FOOTNOTES:

[21] A touching story of such sheep-gathering was recently told me on good authority. A shepherd lost his large flock on the Scotch mountains in a fog. After fruitless search, he returned to his cottage, bidding his collie find the sheep, if she could. The collie, who was near giving birth to her young, understood his orders, and disappeared in the mist, not returning for many hours. At last, she came home in miserable plight, driving before her the last stray sheep, and carrying in her mouth a puppy of her own! She had of necessity left the rest of her litter to perish on the hills and in the intervals of their birth the poor beast had performed her task and driven home the sheep. Her last puppy only she had contrived to save.

[22] The best effort to supply the missing chapter of ethics is the charming and eloquent volume, Rights of an Animal, by E. B. Nicholson. I thankfully recognize the candor wherewith the author has tackled the difficult problems of the case, and the value of his demonstration that the law of England assumes the fundamental principle that cruelty to an animal is an offence per se, and that it is not necessary to show that it injures any human owner or spectator. In this respect, as in all others, our Act (11 and 12 Vict. c. 39) immeasurably transcends the French Loi Grammont, which condemns only cruelty exhibited in public places and painful to the spectators. Mr. Nicholson justifies vivisection only so far as it can be rendered absolutely painless by anæsthetics. To such of us as have seen through that delusion, cadit quaestio.

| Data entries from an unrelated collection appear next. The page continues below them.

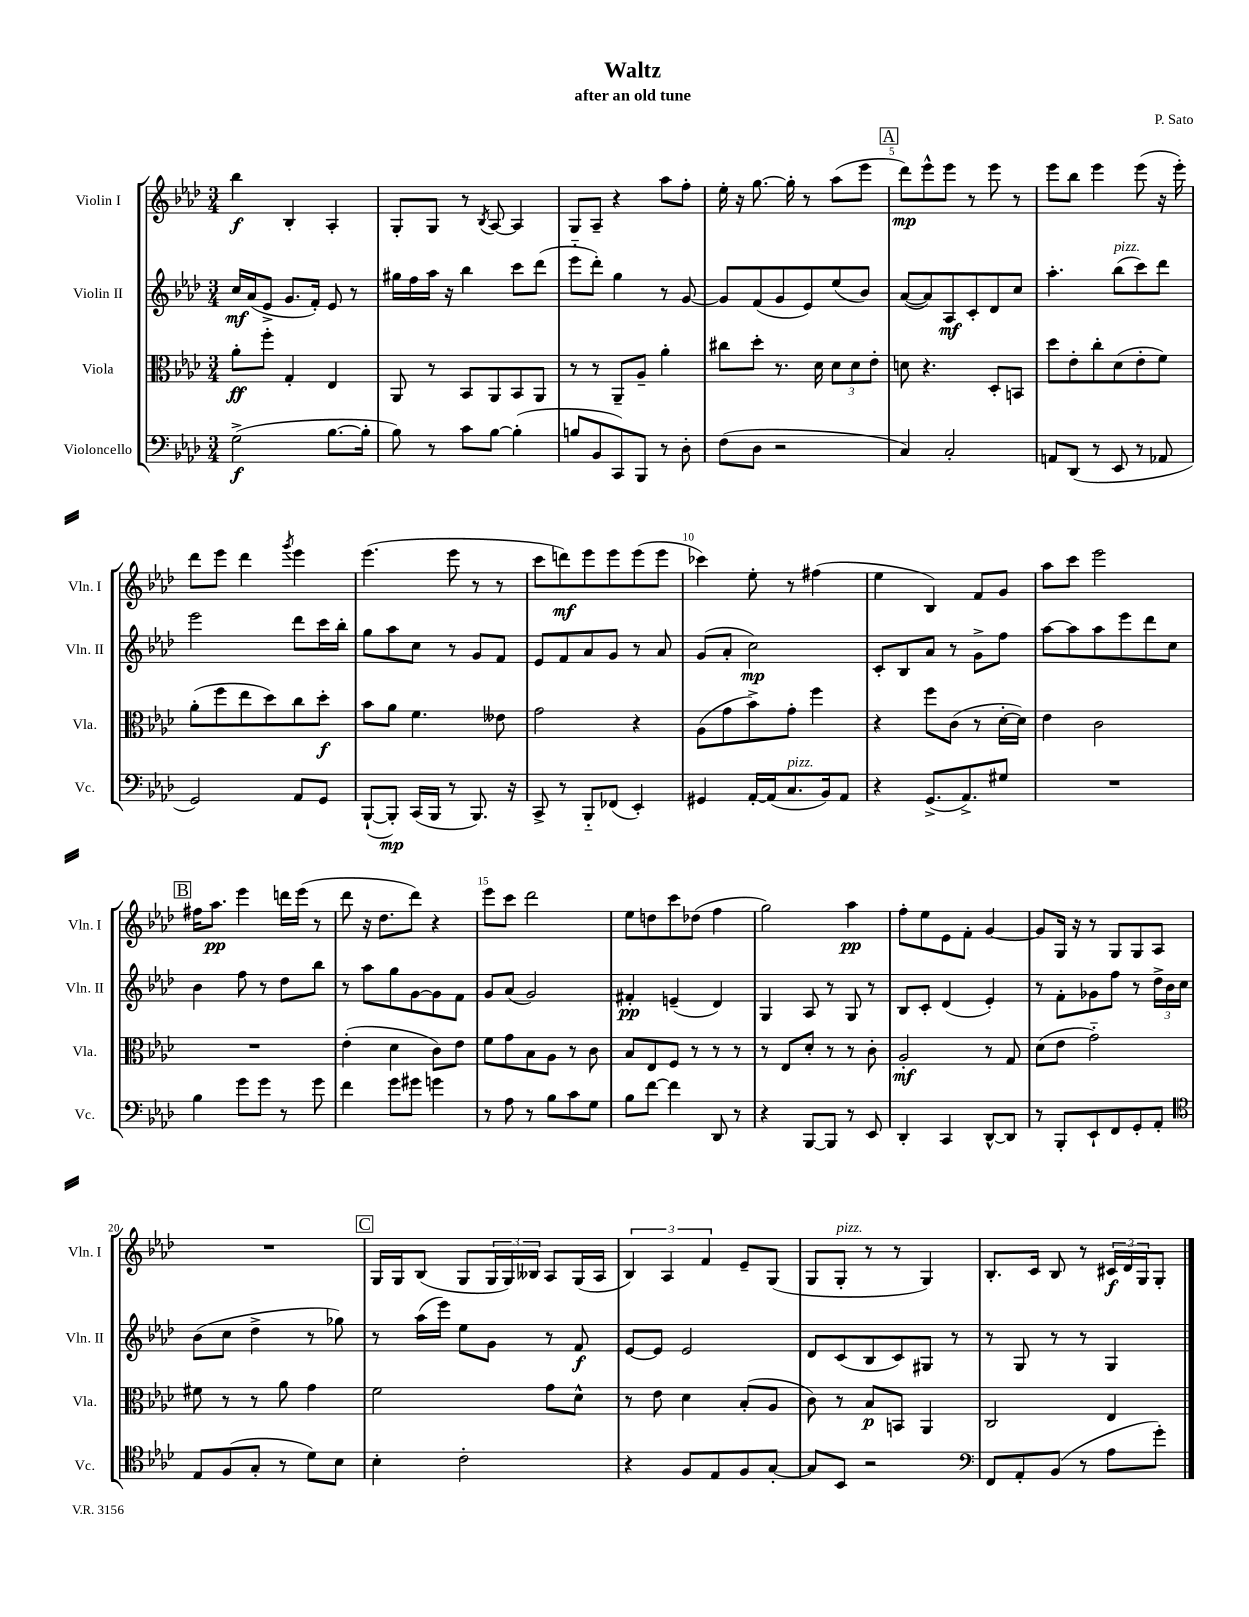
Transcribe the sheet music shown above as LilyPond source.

\header { title = "Waltz" composer = "P. Sato" subtitle = "after an old tune" }
<<
\new StaffGroup <<
\new Staff = "s0" \with { instrumentName = "Violin I" shortInstrumentName = "Vln. I" } {
    \clef treble \key aes \major \numericTimeSignature \time 3/4
    bes''4\f bes4-. aes4-. |
    g8-. g8 r8 \acciaccatura { bes8 } aes8~ aes4 |
    g8 aes8-- r4 aes''8 f''8-. |
    ees''16-. r16 g''8.~ g''16-. r8 aes''8( ees'''8 |
    \mark \markup { \box "A" } des'''8\mp) ees'''8-^ ees'''8 r8 ees'''8 r8 |
    ees'''8 bes''8 ees'''4 ees'''8( r16 ees'''16-.) |
    des'''8 ees'''8 des'''4 \acciaccatura { g'''8 } ees'''4 |
    ees'''4.( ees'''8 r8 r8 |
    c'''8 d'''8\mf) ees'''8 ees'''8 ees'''8( ees'''8 |
    ces'''4) ees''8-. r8 fis''4( |
    ees''4 bes4) f'8 g'8 |
    aes''8 c'''8 ees'''2 |
    \mark \markup { \box "B" } fis''16 aes''8.\pp ees'''4 d'''16 ees'''16( r8 |
    des'''8 r16 des''8. des'''8) r4 |
    ees'''8 c'''8 des'''2 |
    ees''8 d''8 c'''8 des''8( f''4 |
    g''2) aes''4\pp |
    f''8-. ees''8 ees'8 f'8-. g'4~ |
    g'8 g16 r16 r8 g8 g8 aes8 |
    R2. |
    \mark \markup { \box "C" } g16 g16 bes8( g8 \tuplet 3/2 { g16 g16) beses16 } aes8 g16( aes16 |
    \tuplet 3/2 { bes4) aes4 f'4 } ees'8-- g8( |
    g8 g8-.^\markup { \italic "pizz." } r8 r8 g4) |
    bes8.-. c'16 bes8 r8 \tuplet 3/2 { cis'16\f des'16 g16 } g8-. \bar "|." |
}
\new Staff = "s1" \with { instrumentName = "Violin II" shortInstrumentName = "Vln. II" } {
    \clef treble \key aes \major \numericTimeSignature \time 3/4
    c''16\mf aes'16( ees'8-> g'8. f'16-.) ees'8 r8 |
    gis''16 f''16 aes''16 r16 bes''4 c'''8 des'''8( |
    ees'''8-_ des'''8-.) g''4 r8 g'8~ |
    g'8 f'8( g'8 ees'8) ees''8( bes'8) |
    \mark \markup { \box "A" } aes'8~( aes'8) aes8\mf c'8-. des'8 c''8 |
    aes''4.-. bes''8^\markup { \italic "pizz." }( c'''8) des'''8 |
    ees'''2 des'''8 c'''16 bes''16-. |
    g''8 aes''8 c''8 r8 g'8 f'8 |
    ees'8 f'8 aes'8 g'8 r8 aes'8 |
    g'8( aes'8-. c''2\mp) |
    c'8-. bes8 aes'8 r8 g'8-> f''8 |
    aes''8~ aes''8 aes''8 ees'''8 des'''8 c''8 |
    \mark \markup { \box "B" } bes'4 f''8 r8 des''8 bes''8 |
    r8 aes''8 g''8 g'8~ g'8 f'8 |
    g'8 aes'8( g'2) |
    fis'4-.\pp e'4--( des'4) |
    g4 aes8 r8 g8 r8 |
    bes8 c'8-. des'4( ees'4-.) |
    r8 f'8-. ges'8 f''8 r8 \tuplet 3/2 { des''16-> bes'16 c''16 } |
    bes'8( c''8 des''4-> r8 ges''8) |
    \mark \markup { \box "C" } r8 aes''16( ees'''16) ees''8 g'8 r8 f'8\f |
    ees'8~ ees'8 ees'2 |
    des'8 c'8( bes8 c'8) gis8 r8 |
    r8 g8 r8 r8 g4 \bar "|." |
}
\new Staff = "s2" \with { instrumentName = "Viola" shortInstrumentName = "Vla." } {
    \clef alto \key aes \major \numericTimeSignature \time 3/4
    aes'8-.\ff f''8-. g4-. ees4 |
    aes,8 r8 bes,8 aes,8 bes,8 aes,8 |
    r8 r8 aes,8-- aes8-- aes'4-. |
    cis''8 des''8-. r8. des'16 \tuplet 3/2 { des'8 des'8 ees'8-. } |
    \mark \markup { \box "A" } d'8 r4. des8-. b,8 |
    des''8 ees'8-. c''8-. des'8( ees'8-. f'8) |
    aes'8-.( f''8 ees''8 des''8) c''8 des''8-.\f |
    bes'8 aes'8 f'4. eeses'8 |
    g'2 r4 |
    aes8( g'8 bes'8->) g'8-. f''4 |
    r4 f''8 c'8( r8 des'16~-. des'16) |
    ees'4 c'2 |
    \mark \markup { \box "B" } R2. |
    ees'4-.( des'4 c'8) ees'8 |
    f'8 g'8 bes8 aes8 r8 c'8 |
    bes8 ees8 f8 r8 r8 r8 |
    r8 ees8 des'8-. r8 r8 c'8-. |
    aes2-.\mf r8 g8 |
    des'8( ees'8 g'2-_) |
    fis'8 r8 r8 aes'8 g'4 |
    \mark \markup { \box "C" } f'2 g'8 des'8-^ |
    r8 ees'8 des'4 bes8-.( aes8 |
    c'8) r8 bes8\p b,8 aes,4 |
    c2 ees4 \bar "|." |
}
\new Staff = "s3" \with { instrumentName = "Violoncello" shortInstrumentName = "Vc." } {
    \clef bass \key aes \major \numericTimeSignature \time 3/4
    g2->\f( bes8.~ bes16-. |
    bes8) r8 c'8 bes8~ bes4-.( |
    b8 bes,8 c,8) bes,,8 r8 des8-. |
    f8( des8 r2 |
    \mark \markup { \box "A" } c4) c2-. |
    a,8 des,8( r8 ees,8 r8 aes,8 |
    g,2) aes,8 g,8 |
    bes,,8~-!( bes,,8-.\mp) c,16( bes,,16 r8 bes,,8.) r16 |
    c,8-> r8 bes,,8-_ fes,8( ees,4-.) |
    gis,4 aes,16~-. aes,16( c8.^\markup { \italic "pizz." } bes,16) aes,8 |
    r4 g,8.->( aes,8.->) gis8 |
    R2. |
    \mark \markup { \box "B" } bes4 g'8 g'8 r8 g'8 |
    f'4 g'8 gis'8 g'4 |
    r8 aes8 r8 bes8 c'8 g8 |
    bes8 f'8~ f'4 des,8 r8 |
    r4 bes,,8~ bes,,8 r8 ees,8 |
    des,4-. c,4 des,8~-^ des,8 |
    r8 bes,,8-. ees,8-! f,8 g,8-. aes,8-. |
    \clef tenor ees8 f8( g8-. r8 des'8) bes8 |
    \mark \markup { \box "C" } bes4-. c'2-. |
    r4 f8 ees8 f8 g8~-. |
    g8 bes,8 r2 |
    \clef bass f,8 aes,8-. bes,8( r8 aes8 g'8-.) \bar "|." |
}
>>
>>
\layout { \context { \Score \override BarNumber.break-visibility = ##(#f #t #t) barNumberVisibility = #(every-nth-bar-number-visible 5) } }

[23] As a recent example of this doctrine, see an article in the Fortnightly Review for Feb. 1, 1882. “Is it not,” the author says, “the very basis of ethical doctrine(!) that the moral rights of any being depend on its ethical nature?”

[24] I have endeavored elsewhere to work out this hypothesis of an umpire between man and brute, as a method of helping us to a solution of the problem of what are and what are not lawful actions on our parts toward animals. The reader who may be interested in the inquiry may obtain my pamphlet, The Right of Tormenting, price 2d., at the office of the Society for the Protection of Animals from Vivisection, 1 Victoria Street, Westminster.

[25] In fact, many men who pursue such trades, notably butchers, are genuinely humane, and do their best to get through their work in the most merciful way. Several of them have recently expressed warm satisfaction on obtaining Baxter’s mask, whereby oxen may be instantaneously killed without the chance of a misdirected blow. The mask is to be obtained from Mr. Baxter, Ealing Dean, W.